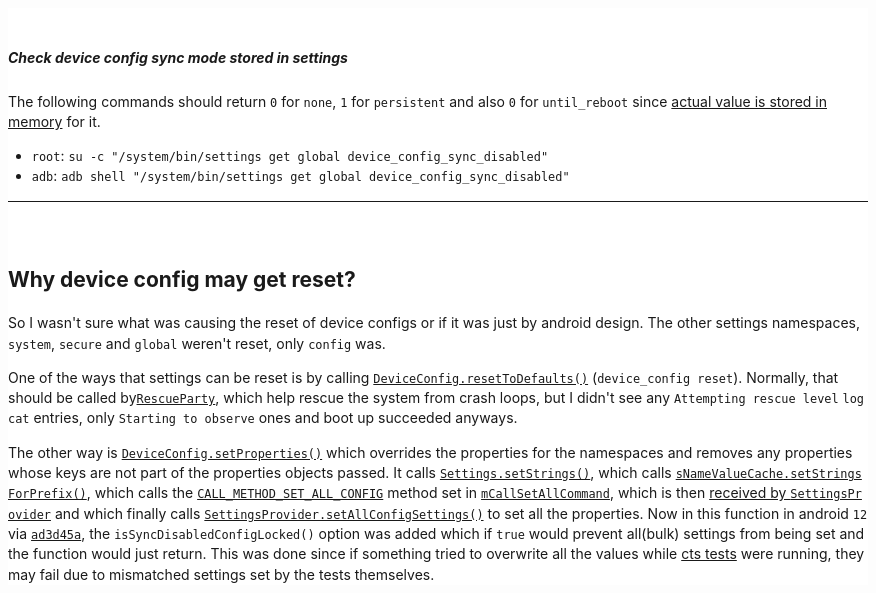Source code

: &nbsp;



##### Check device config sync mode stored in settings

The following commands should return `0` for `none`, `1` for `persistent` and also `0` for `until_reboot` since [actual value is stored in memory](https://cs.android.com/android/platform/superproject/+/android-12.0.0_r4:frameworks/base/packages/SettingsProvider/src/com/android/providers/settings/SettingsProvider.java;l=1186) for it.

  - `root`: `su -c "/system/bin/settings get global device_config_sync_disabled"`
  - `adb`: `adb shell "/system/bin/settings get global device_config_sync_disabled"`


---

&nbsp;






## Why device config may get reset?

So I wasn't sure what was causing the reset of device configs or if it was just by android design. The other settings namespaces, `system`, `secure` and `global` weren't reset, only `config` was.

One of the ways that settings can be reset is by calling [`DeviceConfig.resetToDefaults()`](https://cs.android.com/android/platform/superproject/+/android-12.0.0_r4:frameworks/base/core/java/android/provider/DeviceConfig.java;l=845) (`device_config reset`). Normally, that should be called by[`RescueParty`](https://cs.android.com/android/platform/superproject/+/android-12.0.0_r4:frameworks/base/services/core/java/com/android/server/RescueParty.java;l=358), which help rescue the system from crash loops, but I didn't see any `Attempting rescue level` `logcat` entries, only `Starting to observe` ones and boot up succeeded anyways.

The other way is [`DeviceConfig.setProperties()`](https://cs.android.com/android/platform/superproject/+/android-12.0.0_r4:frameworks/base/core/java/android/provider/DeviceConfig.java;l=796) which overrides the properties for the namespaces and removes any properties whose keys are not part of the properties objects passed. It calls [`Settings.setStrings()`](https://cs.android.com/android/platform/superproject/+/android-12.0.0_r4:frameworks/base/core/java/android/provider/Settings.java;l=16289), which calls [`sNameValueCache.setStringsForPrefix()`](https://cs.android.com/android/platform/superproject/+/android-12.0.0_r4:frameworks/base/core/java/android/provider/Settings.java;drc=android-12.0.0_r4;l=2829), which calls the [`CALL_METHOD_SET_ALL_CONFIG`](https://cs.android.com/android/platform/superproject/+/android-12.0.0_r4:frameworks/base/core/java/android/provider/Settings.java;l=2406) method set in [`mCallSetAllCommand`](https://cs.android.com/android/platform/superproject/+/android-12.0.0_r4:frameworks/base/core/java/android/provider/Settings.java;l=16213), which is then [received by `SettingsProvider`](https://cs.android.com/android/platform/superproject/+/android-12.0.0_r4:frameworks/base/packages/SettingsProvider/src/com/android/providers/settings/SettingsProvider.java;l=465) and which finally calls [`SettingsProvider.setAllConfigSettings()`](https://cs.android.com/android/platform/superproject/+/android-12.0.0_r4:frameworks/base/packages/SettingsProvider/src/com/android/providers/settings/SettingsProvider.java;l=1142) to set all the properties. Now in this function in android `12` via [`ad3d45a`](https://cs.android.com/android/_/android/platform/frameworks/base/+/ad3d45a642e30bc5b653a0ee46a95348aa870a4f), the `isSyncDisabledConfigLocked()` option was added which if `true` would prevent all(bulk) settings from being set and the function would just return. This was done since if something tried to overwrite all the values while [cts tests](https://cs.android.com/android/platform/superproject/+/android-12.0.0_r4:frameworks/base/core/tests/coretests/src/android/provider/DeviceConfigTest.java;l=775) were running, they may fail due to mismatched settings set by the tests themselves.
************
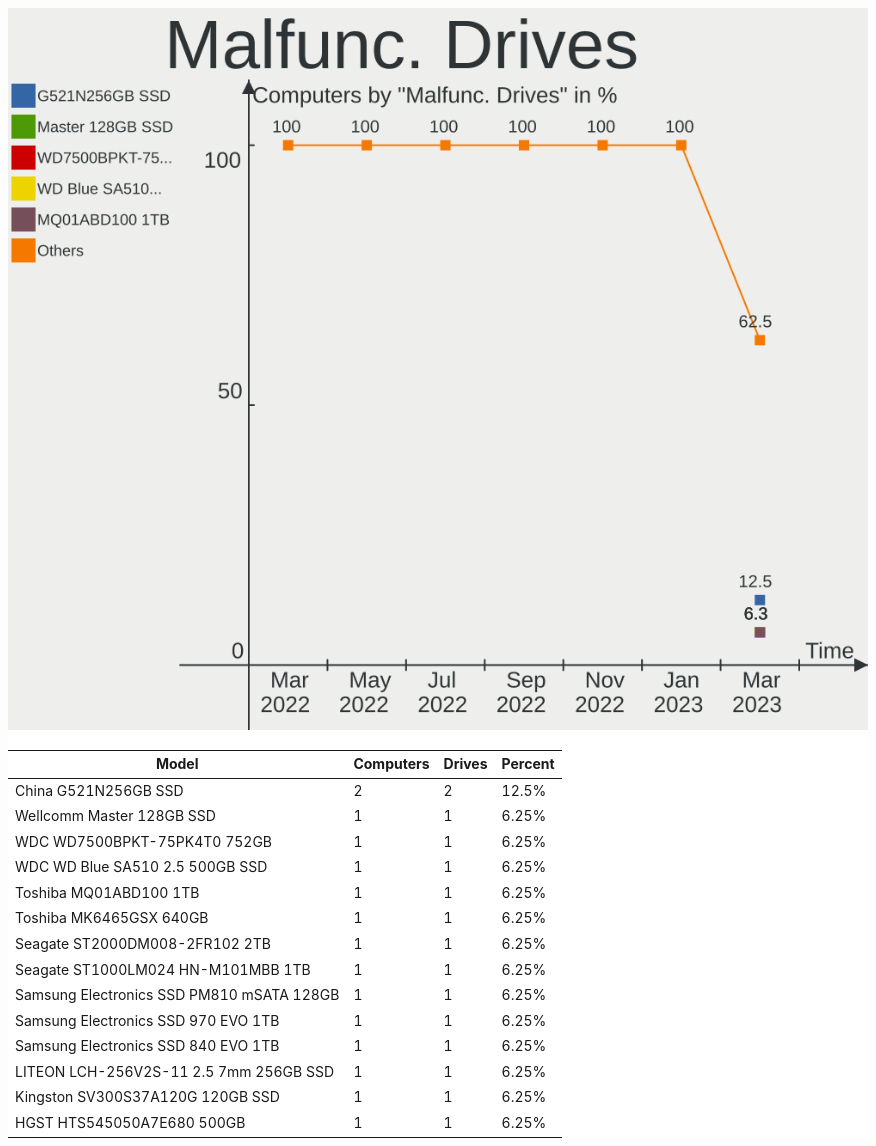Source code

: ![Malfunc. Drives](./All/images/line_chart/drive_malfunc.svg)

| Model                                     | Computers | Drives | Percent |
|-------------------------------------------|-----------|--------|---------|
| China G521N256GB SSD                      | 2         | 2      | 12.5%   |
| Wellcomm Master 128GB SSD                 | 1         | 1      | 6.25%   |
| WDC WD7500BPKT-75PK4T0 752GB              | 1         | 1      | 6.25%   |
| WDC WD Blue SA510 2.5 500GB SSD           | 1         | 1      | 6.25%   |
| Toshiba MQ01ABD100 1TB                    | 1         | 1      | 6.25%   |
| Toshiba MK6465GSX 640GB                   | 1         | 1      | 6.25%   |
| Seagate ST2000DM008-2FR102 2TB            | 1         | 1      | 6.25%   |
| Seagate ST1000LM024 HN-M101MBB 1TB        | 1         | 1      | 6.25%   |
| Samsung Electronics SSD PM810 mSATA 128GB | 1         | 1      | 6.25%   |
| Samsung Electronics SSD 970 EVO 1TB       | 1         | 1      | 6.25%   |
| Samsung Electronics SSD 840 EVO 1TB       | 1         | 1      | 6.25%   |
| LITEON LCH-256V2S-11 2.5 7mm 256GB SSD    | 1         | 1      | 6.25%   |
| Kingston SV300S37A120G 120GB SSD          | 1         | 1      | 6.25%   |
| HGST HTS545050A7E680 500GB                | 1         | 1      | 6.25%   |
************
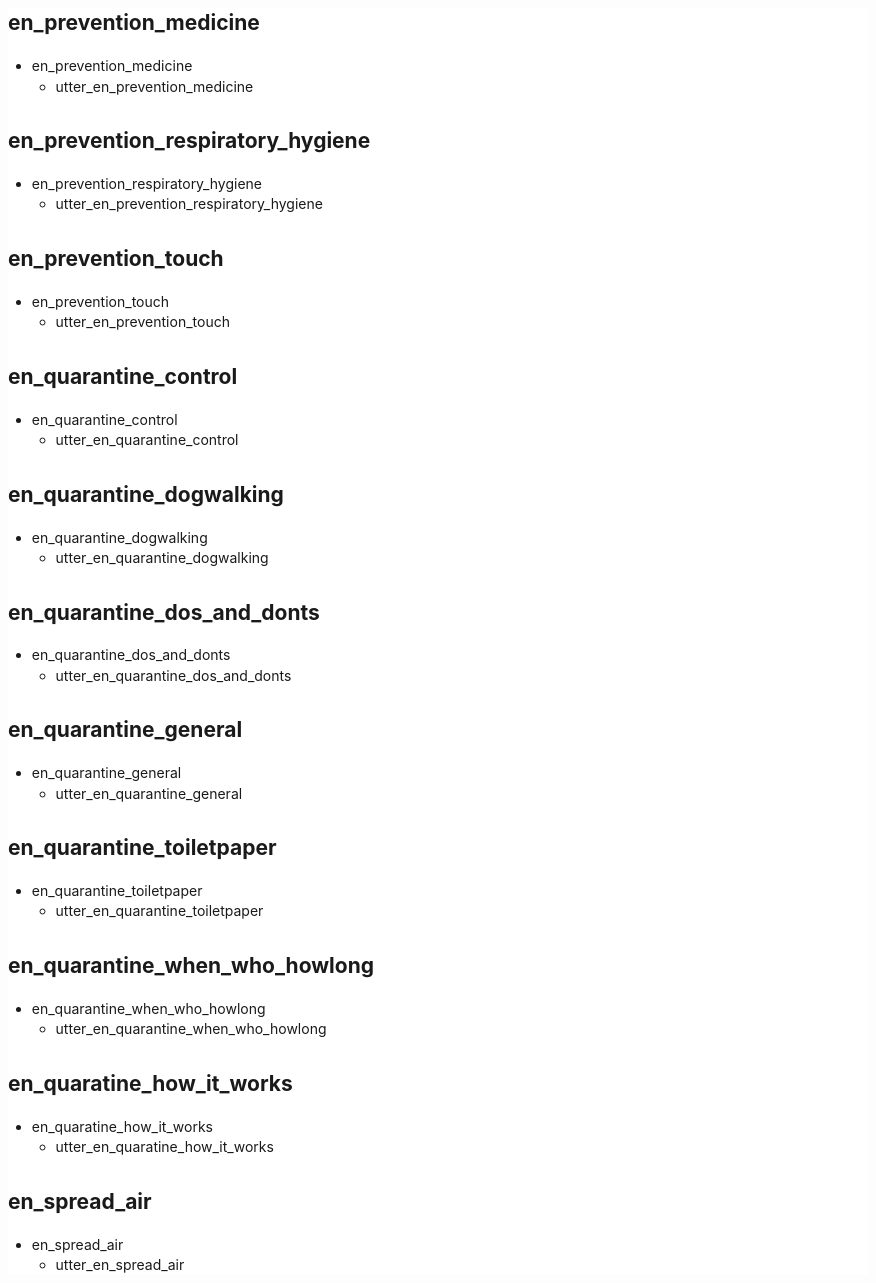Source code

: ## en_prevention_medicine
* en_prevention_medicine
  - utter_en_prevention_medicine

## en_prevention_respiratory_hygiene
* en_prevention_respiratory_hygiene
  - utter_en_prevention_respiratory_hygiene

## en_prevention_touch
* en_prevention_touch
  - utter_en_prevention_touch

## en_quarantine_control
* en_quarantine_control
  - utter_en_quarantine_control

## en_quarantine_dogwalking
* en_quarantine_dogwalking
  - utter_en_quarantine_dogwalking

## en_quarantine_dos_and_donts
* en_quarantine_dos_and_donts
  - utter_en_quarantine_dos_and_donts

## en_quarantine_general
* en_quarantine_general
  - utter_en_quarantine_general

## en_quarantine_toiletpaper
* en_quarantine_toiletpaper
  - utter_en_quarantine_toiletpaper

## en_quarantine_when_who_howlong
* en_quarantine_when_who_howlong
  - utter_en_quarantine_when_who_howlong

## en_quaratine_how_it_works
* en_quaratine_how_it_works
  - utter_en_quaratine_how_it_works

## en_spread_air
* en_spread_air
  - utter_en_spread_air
************
= Task to complete =
Can you arrange everything in the records above, from the line containing "## en_quarantine_general" down to the line containing "- utter_en_quaratine_how_it_works" (both lines included), as a Markdown table with the columns Row and Text? Put one line in each numbered row and skip blank lines.

= Answer section =
| Row | Text |
|---|---|
| 1 | ## en_quarantine_general |
| 2 | * en_quarantine_general |
| 3 |   - utter_en_quarantine_general |
| 4 | ## en_quarantine_toiletpaper |
| 5 | * en_quarantine_toiletpaper |
| 6 |   - utter_en_quarantine_toiletpaper |
| 7 | ## en_quarantine_when_who_howlong |
| 8 | * en_quarantine_when_who_howlong |
| 9 |   - utter_en_quarantine_when_who_howlong |
| 10 | ## en_quaratine_how_it_works |
| 11 | * en_quaratine_how_it_works |
| 12 |   - utter_en_quaratine_how_it_works |